Adoption was the first call for us when we started on this journey but we decided after a lengthy waiting time to think about the benefits we could give to many different children and young people by fostering.

We thought of the good things like the development of a child/young person or helping them move on to better themselves. Little did we stop and look at the little details that have a big impact.

Having two birth children I was not unfamiliar with challenges that arose as a parent, but my two lived with their mum and as they were growing up and teenagers and had lives of their own now they didn't visit and stay on weekends and school holidays like they used to, so you can imagine when we took on this challenge it really was making a change in our lives, from having no children to having one that would change the course of our lives to then having a second who would equally change how we lived as a family.

Add in the fact that we are a same sex couple and this alone brings in challenges and new experience for all. Immediately after our first placement of a young 16 year old who is still living in a Staying Put agreement with us, we met negativity from the gay community. It was reported to our agency by an anonymous person that they felt it was wrong to place someone with a same sex couple, slating myself and my partner to the point that we ourselves didn't recognise who these people were talking about, but with support and guidance from the social workers and the whole team and our own strength as a couple we made it through and it made us stronger and more determined to turn this negative into a positive.

Before fostering we didn't need to worry about anyone but ourselves. We could do anything we wanted, go out with friends, party till the early hours, holidaying abroad during term time, and generally not really worry about the small things as long as bills were paid and money was coming in. Little did we need to think about activities to do or how to manage behaviour, things that were not of concern for us.

This changed with our first placement.

We had questions racing through our minds – are we ready? Can we do this? What if this goes wrong? It was about us and we didn't give a thought to how that young person was feeling who had been told that they were being rehomed with strangers. 

Gone were the days of wanting to watch just what we wanted to watch, our tv programmes were replaced with Spongebob and music that had no words to sing along to, drawers were locked, wine cabinet locked or empty, simple things like leaving your razor on the sink side to be locked in the bathroom cabinet. We didn't realise how our lifestyle would change, you really do become more active. We discovered more about ourselves, what skills we had and what we had to learn, but also what we had to offer.

Getting used to things you take for granted like walking to the bathroom in only what you were born in, shaving with no shirt on, sleeping with your bedroom door open and watching your Ps and Qs all this had to change, lifestyle had to change, the way we spoke had to change even meal times altered.

Yes there are times when you wish it was just the two of you again to be able to take off on holiday without the thoughts of schools/colleges and getting permission slips, but then wonderful things happen where the young person/child starts to achieve things that they never thought possible, receiving awards, achieving distinctions in their chosen career path at college and getting an offer to university despite being told by others that he would never achieve to anything, even the smallest of things like having a green day or staying in class, all these.
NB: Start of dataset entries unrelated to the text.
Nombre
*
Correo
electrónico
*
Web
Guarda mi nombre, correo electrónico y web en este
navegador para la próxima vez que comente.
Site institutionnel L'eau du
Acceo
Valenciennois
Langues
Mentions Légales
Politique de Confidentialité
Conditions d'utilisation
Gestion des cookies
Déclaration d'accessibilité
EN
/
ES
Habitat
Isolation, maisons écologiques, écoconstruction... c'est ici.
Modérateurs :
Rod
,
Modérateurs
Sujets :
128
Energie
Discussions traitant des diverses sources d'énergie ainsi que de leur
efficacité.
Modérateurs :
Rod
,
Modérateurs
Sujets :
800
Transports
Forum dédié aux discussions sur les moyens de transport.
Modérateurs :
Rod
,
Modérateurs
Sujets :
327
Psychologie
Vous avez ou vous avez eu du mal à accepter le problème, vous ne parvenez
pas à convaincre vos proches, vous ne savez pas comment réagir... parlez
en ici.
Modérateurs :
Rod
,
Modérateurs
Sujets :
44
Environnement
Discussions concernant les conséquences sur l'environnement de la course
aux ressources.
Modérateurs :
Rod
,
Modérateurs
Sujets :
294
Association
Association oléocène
Things wouldn't have happened before, and it makes you so proud to think you helped make this happen. Something so small but means the world to everyone.
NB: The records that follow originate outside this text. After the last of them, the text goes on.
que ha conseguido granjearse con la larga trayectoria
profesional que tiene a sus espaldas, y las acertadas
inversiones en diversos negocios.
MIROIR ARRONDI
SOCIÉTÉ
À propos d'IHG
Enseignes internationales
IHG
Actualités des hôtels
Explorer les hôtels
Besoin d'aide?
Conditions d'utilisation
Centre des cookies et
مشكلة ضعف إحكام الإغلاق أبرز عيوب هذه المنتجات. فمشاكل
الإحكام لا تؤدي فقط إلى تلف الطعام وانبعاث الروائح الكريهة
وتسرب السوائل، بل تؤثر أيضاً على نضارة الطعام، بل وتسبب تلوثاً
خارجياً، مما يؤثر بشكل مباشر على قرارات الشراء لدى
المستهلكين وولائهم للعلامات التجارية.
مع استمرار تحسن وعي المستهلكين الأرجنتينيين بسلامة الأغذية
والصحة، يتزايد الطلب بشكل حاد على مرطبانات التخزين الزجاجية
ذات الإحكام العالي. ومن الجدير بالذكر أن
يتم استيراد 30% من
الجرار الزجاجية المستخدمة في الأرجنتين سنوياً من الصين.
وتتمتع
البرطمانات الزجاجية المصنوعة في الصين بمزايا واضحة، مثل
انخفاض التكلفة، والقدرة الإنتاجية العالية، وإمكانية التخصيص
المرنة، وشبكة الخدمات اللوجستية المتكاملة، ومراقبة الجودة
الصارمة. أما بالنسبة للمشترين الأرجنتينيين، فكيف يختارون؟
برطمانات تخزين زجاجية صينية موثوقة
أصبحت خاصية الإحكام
Our seal of approval from our young man was when after a turbulent six months from one thing or another he nominated us to the foster carer awards supported by Fostertalk all unknowingly to ourselves. He told them about our support and encouragement and how we helped him through some bad times and we even moved house so he could remain in a Staying Put position after his time in care came to an end and we could continue fostering. We won, we achieved best new carers 2014. We were invited along to a lavish awards ceremony in London where other winners of different categories were awarded and recognised for their efforts and contributions to fostering. For a good while we were minor celebrities and yet so humble about the whole thing as we only did what any caring person would do.

Yes there are days when things don't quite go to plan. There are times when a young person will act out or in our case on a couple of occasions run off, little did we know that at 2am on a winters morning would we be running up hills and across fields (we live in the countryside) running after someone over twice as young as us and legs like a gazelle through sleet and wind eventually laying in a pile of cow muck muddied up to the eyeballs, lessons learned have trainers at the side of your bed and sleep fully clothed! All you can think of is the safety of the person and that this would never have happened if it was just the two of us, and I see no shame in having those thoughts as it's a true reflection of how you are feeling at that time, but little do we realise this is a cry for help and by standing by them they will be a better person. They will succeed in life with our guidance and support.

It’s about becoming that young person's confidant, support, family and friend but about you growing up and becoming that adult, that parent, that person who, suddenly has to communicate and learn a whole new meaning of life more than ever to help grow and develop our own relationships and that of the child.

This is what makes a foster carer - never giving up, standing by the young person/child and expecting the unexpected. Each day is different you never know what is going to happen, what is going to greet you in the post, that knock at your door, the call from college or school or what response you are going to get when you wake them up on a morning, this is a career that is ever lasting and really makes a difference.